Mrs Hinch-inspired grey homes have no personality & look like a 1980s bank branch, says Laurence Llewelyn-Bowen

WHAT has happened to our once-proud nation?

Grey is the colour of death — the hue of depression.


How can anyone say it is their favourite colour? Spitting Image made John Major grey for good reason and . . . aliens are grey.

Ancient Egyptians painted ­Anubis, the god of death, with a grey face, which speaks volumes.

I am looking at an interior- design landscape which proves that a little bit of information in the wrong hands can go ­disastrously wrong.

Grey is clever and good and can work well when it is used in the right way.

But experts who have analysed Google searches for paint shades say Farrow & Ball’s Purbeck Stone (aka grey) is going to be the most popular shade this year — and this can only mean one thing.

What every single muggle in this country has done is just thought, OK, cool, let’s make everything grey — but they have ended up living in a mid-Eighties building- society branch manager’s office.

Grey is devoid of any personality and popular with Instagrammers with their super-tanned faces and bold brassy highlights.

They hope that, by having it in the background, they become the colour accessory that will make the room sing.

BURGER-LIKE SOFAS

If the only interesting part of your room is Mrs Hinch, then your room is doomed.

One of my most X-rated TV experiences — forget Naked Attraction — is the enormous, burger-like sofas plonked in grey concrete boxes on Gogglebox.

The people all look like they are sitting in war-time bunkers.

When the grey-naissance started about ten years ago, I supported it as an antidote to beige.

Cool colours will make a room look more spacious, end of. Beige makes a room look smaller, grey bounces light.

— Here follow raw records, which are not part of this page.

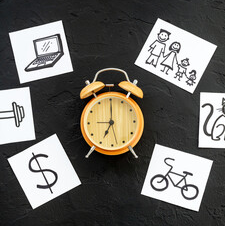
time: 7:00
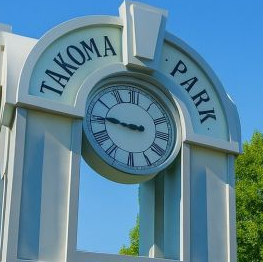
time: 8:45
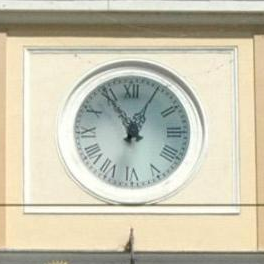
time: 12:54
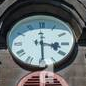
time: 3:29
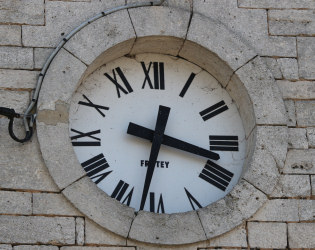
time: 3:32
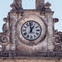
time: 12:59
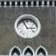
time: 2:56
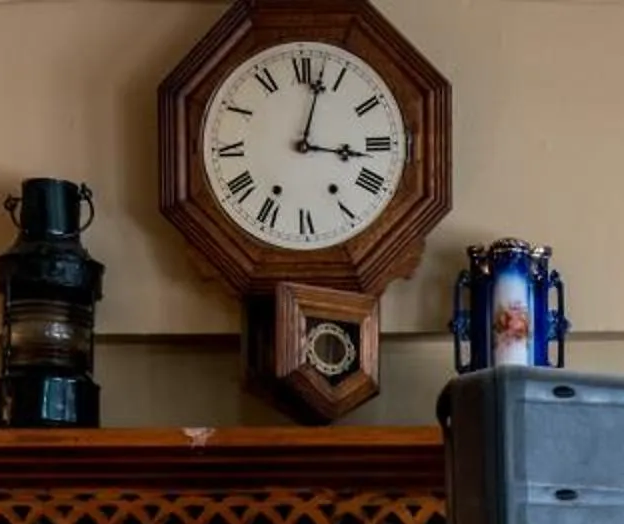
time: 3:02
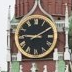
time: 9:10
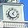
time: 5:05
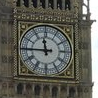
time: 11:45
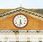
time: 5:31
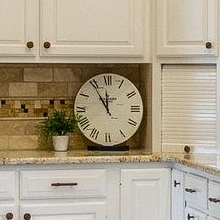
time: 11:54
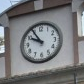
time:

But grey on its own is not the solution. It is the journey to changing your room from being small, to light and airy. It needs colour to make it come alive. We all know this — YOU know this.

Nobody leaves the house wearing head-to-foot grey. It comes with a pink scarf or vibrant, red shoes.

It is the perfect carbohydrate colour for decorating but you must put sauce with it.

Grey will take every ­colour you can throw at it, like orange, green, pink and lilacs.

If I am using grey, I pair it with colour and — hey, f***ing, presto! — suddenly the whole thing then looks ravishing.

For example, take my home office. The walls are grey but offset with purple, glass lamps and brightly coloured book spines.

In 1850s Paris, gold, white and grey were considered to be the height of chic.

Grey was a staple colour of the Eighties, popular with the walls of office buildings in an era of yuppies who were expected to slave away for hours at their desks.

It was a bleak colour that encouraged workers not to get too comfortable.

Even when grey was the backdrop to Joan Collins’ shoulder pads in her Dynasty days, it always came with pink or orange.

The grey-naissance at the end of the Noughties saw the colour used as a classy backdrop to ­decoration.

We were bored by super-minimalism and beige tones. Suddenly, grey felt like the height of sophistication.

I remember transforming a country house long ago and saying to the client that we should paint the walls grey.

They were, like, “Woah, really?”

But combined with gold, it looked sumptuous — an ­interior- design triumph.

TOUGH LOVE

The line between drab and fab is what people need to understand.

Unless careful, you will create an environment which would ONLY be comfortable for Ebenezer Scrooge on Christmas Eve.

On its own, grey is so ridiculously and unbearably drab.

Imagine sitting down and eating a bowl of undercooked rice.

It is a case of tough love and I am here to give it: If you are going to start playing at interior decoration, painting the whole house grey is not going to cut the mustard.

My advice is start with grey. So, while you might embrace Dulux’s Polished Pebble, or my Hunky Bunker concrete grey, please pair them with teal.

I am here, as usual, to step in and say: Britain, do not look to Marie Kondo and forget Kelly ­Hoppen — listen to me.